Intellectual Merit: Animal, plant and fungal cells alike package their DNA by spooling it in regular intervals about a protein core, forming a jointed chain of DNA spools (nucleosomes). The spooling renders the DNA less accessible and thus interferes with the reading of its genetic information. How then does DNA spooling affect gene activity and regulation? This research addresses this question by investigating the structure of isolated single-gene molecules and gene expression at the single cell level. The essential tools for this research are electron and fluorescence microscopy, combined with mathematical modeling, and yeast genetics. Surprisingly, recent studies have provided evidence that active genes randomly toggle between states during which the gene is either ON or OFF, rather than being on all the time. This random toggling causes the number of gene products produced from a single gene to fluctuate over time. These fluctuations can provide insight into how the gene is activated, but the molecular basis of ON/Off toggling is not understood. One possibility is that random spooling and unspooling of DNA--analogous to the continued opening and closing of a door at randomly chosen time points--may underlie the ON/OFF toggling of active genes. Testing of this hypothesis requires analysis of DNA spooling at the level of single gene molecules. To this end, this research will investigate the structure of specific genes within single cells of baker's yeast by isolation of the gene molecules and subsequent analysis by electron microscopy. The molecules will be isolated from cells that bear mutations in critical biochemical components for DNA spooling, including the proteins that make up the core of the DNA spool. These structural investigations will be combined with analysis of gene expression of single cells by fluorescence microscopy and mathematical modeling to reveal the dynamics and functional significance of DNA spooling for gene expression and regulation.
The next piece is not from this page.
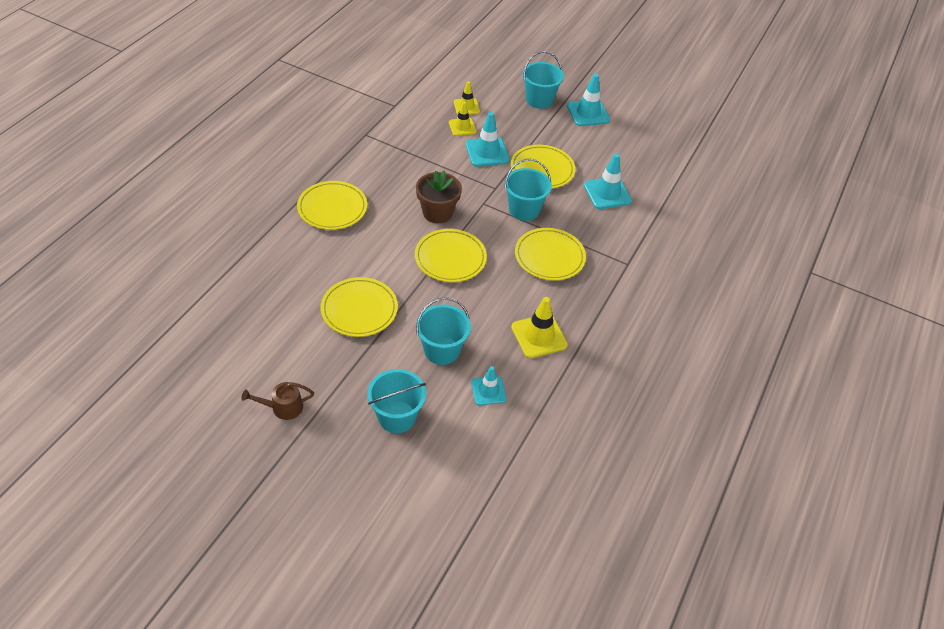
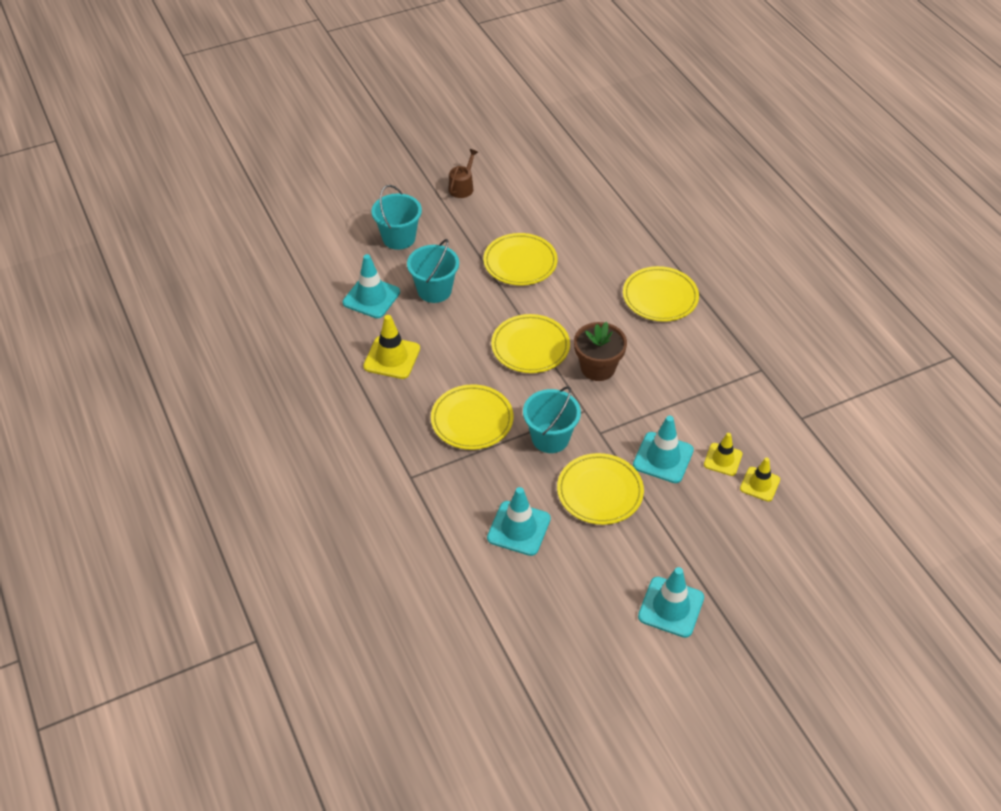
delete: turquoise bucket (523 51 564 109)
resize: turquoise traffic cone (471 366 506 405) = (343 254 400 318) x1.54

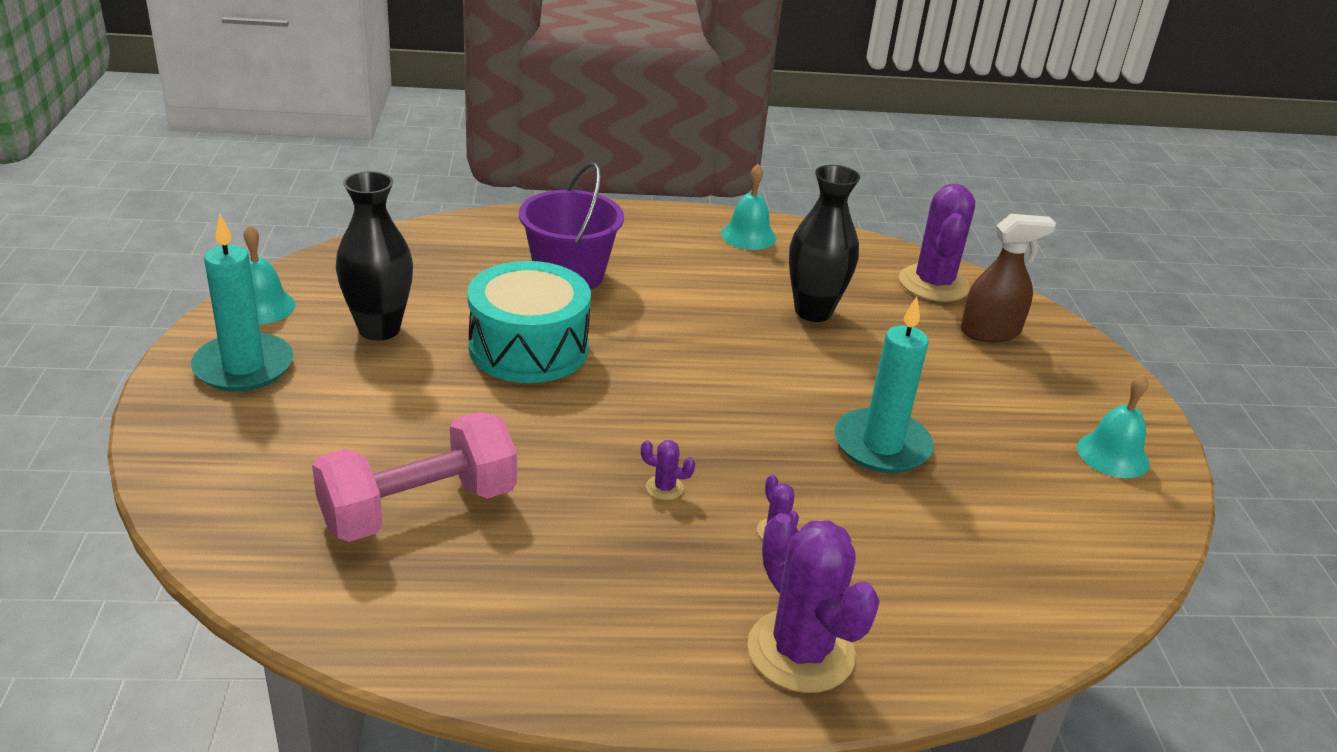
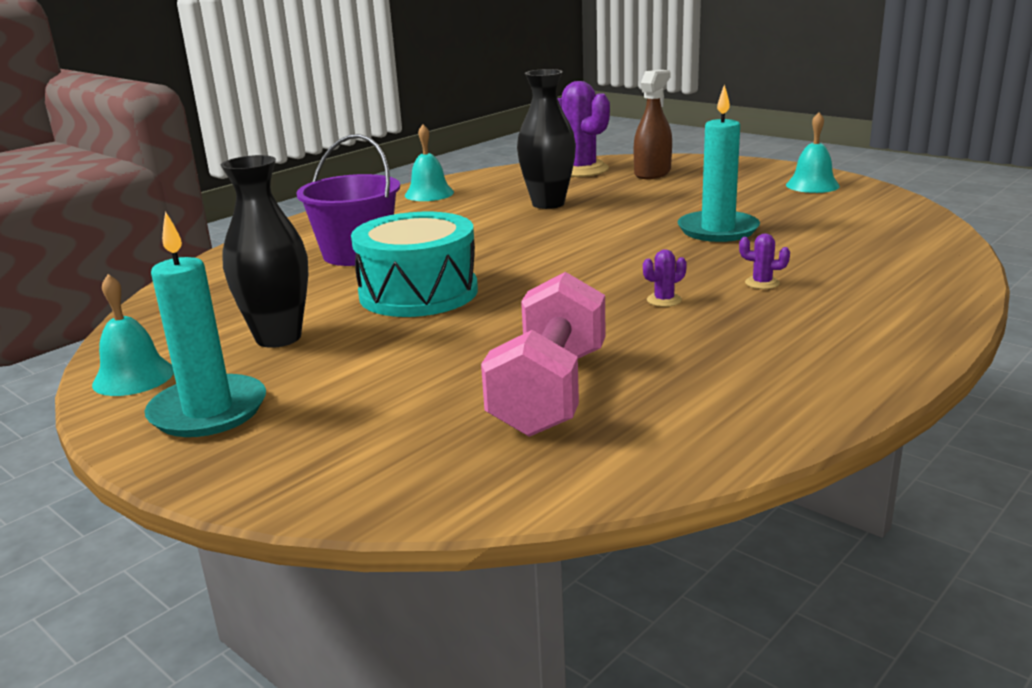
delete: purple cactus (747 513 880 693)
Broader Impacts: In this project a postdoctoral fellow and one graduate student will be trained. In addition, undergraduate students will be trained through academic-year or summer internships. Student interns will be recruited from underrepresented groups through existing campus programs. These students will be overseen by the PIs, both directly in the lab and in biweekly joint group meetings, and by the post-doctoral fellow and the graduate students of this project. Students will be trained in fluorescence and electron microscopy, yeast genetics and, importantly, in approaching biological problems by quantitative means. Daily interactions with scientists at different stages of their careers will benefit the undergraduates through multiple layers of supervision and will allow the graduate student and post-doctoral trainees to have the opportunity to supervise beginning students. The graduate student and post-doctoral trainee will be given the opportunity to present their work locally and at national meetings.
This project is co-funded by the Genetic Mechanisms Cluster in the Division of Molecular and Cellular Biosciences and by the Applied Mathematics and Mathematical Biology Programs in the Division of Mathematical Sciences.